> Exercise directions
Look through the records below for the line holding "170512640 | M.Com.". Write it out exactly, with each following line through the line holding "170607320 | M.Com.".

(Records from a data collection)
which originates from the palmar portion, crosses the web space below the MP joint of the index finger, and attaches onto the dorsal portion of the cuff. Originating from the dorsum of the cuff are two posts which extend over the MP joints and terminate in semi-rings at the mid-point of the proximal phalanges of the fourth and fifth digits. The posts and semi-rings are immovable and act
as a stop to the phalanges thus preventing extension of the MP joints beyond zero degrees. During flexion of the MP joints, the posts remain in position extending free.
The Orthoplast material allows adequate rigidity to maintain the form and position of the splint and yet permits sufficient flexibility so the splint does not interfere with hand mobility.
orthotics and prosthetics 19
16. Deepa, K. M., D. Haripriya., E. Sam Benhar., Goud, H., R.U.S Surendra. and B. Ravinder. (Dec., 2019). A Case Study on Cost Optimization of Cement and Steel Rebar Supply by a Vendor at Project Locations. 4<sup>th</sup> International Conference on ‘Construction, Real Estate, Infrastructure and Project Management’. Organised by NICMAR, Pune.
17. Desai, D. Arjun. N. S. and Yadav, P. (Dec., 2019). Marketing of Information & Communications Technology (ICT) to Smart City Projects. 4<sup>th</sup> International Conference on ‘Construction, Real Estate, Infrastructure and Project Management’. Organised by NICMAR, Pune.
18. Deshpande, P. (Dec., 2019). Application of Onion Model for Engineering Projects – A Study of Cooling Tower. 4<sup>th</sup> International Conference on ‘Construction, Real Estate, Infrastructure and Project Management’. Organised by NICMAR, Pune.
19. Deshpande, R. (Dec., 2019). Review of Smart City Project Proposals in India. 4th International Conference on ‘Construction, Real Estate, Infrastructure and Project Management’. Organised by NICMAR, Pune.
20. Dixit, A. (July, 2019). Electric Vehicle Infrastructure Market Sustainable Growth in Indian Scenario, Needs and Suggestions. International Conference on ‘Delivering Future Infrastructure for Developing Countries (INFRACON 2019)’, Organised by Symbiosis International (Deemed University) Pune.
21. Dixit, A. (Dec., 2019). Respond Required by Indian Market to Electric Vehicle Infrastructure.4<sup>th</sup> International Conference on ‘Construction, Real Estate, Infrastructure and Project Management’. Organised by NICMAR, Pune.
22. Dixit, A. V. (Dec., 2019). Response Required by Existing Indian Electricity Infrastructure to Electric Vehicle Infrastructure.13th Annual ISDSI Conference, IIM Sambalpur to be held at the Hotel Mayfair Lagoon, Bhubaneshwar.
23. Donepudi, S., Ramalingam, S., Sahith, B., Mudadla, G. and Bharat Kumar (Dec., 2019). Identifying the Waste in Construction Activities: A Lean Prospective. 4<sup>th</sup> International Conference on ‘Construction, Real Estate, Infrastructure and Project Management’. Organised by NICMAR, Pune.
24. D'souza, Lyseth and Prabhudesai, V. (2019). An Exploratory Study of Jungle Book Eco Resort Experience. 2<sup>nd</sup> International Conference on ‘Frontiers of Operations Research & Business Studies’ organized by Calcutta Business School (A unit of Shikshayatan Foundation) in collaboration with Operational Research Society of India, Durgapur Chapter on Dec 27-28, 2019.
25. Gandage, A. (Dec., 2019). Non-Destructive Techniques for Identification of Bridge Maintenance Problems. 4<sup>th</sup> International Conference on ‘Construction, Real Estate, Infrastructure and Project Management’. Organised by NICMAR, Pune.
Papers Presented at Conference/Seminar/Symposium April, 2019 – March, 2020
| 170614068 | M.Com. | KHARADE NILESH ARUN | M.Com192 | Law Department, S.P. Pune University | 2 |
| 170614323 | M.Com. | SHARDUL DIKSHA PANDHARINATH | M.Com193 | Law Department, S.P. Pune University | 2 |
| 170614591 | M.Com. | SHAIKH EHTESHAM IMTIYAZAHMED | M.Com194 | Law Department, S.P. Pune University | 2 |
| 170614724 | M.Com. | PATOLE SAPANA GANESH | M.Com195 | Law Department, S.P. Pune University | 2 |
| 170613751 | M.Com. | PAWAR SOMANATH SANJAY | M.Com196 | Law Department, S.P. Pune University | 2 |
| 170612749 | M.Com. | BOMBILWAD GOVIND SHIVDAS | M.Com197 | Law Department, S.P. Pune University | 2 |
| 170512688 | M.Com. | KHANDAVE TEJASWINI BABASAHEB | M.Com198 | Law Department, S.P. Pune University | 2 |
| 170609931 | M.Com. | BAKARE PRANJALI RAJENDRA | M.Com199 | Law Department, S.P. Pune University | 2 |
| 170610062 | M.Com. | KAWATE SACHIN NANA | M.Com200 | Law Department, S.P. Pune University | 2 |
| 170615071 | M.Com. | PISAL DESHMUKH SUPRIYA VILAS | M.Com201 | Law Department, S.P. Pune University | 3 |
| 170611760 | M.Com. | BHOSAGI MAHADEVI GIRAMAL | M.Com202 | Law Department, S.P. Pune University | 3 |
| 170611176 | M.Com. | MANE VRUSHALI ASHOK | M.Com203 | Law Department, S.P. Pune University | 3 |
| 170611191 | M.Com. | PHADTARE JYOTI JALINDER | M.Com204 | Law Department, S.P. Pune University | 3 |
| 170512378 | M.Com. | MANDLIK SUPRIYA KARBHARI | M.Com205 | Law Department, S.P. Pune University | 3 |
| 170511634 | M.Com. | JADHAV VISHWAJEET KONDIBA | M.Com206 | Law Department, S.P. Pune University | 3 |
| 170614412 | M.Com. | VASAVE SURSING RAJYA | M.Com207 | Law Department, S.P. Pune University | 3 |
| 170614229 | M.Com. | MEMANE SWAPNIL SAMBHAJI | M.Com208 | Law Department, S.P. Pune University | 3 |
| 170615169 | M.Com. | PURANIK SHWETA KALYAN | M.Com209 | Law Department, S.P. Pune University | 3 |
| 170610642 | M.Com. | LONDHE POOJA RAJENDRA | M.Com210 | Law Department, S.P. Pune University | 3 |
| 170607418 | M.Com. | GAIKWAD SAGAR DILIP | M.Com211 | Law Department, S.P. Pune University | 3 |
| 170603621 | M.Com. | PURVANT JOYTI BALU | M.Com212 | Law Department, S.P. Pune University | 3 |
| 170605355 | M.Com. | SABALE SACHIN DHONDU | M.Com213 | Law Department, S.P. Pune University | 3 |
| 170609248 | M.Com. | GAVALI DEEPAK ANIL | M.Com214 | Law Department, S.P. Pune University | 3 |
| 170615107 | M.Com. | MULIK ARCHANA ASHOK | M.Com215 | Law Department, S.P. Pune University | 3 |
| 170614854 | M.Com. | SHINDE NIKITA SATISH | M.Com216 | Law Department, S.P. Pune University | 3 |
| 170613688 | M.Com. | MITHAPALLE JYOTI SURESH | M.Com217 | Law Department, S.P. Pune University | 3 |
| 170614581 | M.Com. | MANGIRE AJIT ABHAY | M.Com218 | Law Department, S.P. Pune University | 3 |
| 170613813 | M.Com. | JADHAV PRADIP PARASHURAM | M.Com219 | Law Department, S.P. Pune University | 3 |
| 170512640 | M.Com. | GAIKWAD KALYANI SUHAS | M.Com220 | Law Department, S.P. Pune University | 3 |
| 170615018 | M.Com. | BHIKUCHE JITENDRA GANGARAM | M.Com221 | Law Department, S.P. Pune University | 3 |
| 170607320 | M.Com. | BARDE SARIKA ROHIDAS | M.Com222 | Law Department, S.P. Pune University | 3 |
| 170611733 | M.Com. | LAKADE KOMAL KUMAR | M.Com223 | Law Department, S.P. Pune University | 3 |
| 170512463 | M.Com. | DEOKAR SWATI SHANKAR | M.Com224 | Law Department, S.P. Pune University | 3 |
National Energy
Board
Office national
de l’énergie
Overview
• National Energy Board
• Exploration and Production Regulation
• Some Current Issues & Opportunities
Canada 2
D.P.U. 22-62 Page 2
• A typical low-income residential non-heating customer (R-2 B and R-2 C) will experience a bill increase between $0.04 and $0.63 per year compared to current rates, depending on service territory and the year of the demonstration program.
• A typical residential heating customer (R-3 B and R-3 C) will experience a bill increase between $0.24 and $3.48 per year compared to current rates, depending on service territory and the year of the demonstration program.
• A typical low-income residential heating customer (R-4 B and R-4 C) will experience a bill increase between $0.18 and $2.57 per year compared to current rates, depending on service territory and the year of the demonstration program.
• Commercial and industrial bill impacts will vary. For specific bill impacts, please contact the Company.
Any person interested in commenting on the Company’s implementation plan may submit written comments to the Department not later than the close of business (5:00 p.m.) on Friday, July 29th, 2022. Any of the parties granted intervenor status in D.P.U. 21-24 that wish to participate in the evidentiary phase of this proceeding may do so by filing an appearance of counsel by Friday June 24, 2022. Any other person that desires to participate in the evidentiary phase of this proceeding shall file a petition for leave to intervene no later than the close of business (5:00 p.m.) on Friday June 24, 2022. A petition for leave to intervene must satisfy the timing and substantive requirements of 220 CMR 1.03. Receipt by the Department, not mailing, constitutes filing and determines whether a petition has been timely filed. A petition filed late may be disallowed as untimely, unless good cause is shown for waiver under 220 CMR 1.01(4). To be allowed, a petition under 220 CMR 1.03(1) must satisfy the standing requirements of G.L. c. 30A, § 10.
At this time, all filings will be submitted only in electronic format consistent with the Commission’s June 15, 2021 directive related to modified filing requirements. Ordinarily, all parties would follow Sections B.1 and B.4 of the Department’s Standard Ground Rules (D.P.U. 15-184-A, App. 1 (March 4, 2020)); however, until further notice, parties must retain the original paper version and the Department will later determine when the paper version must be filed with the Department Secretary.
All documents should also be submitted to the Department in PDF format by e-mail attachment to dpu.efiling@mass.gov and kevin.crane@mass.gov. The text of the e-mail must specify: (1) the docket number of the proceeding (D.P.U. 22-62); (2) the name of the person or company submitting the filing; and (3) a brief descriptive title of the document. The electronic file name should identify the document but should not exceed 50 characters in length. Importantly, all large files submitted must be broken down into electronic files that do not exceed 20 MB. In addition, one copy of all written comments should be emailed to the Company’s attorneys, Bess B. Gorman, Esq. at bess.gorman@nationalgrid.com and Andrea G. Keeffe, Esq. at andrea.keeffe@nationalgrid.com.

> Written response
| 170512640 | M.Com. | GAIKWAD KALYANI SUHAS | M.Com220 | Law Department, S.P. Pune University | 3 |
| 170615018 | M.Com. | BHIKUCHE JITENDRA GANGARAM | M.Com221 | Law Department, S.P. Pune University | 3 |
| 170607320 | M.Com. | BARDE SARIKA ROHIDAS | M.Com222 | Law Department, S.P. Pune University | 3 |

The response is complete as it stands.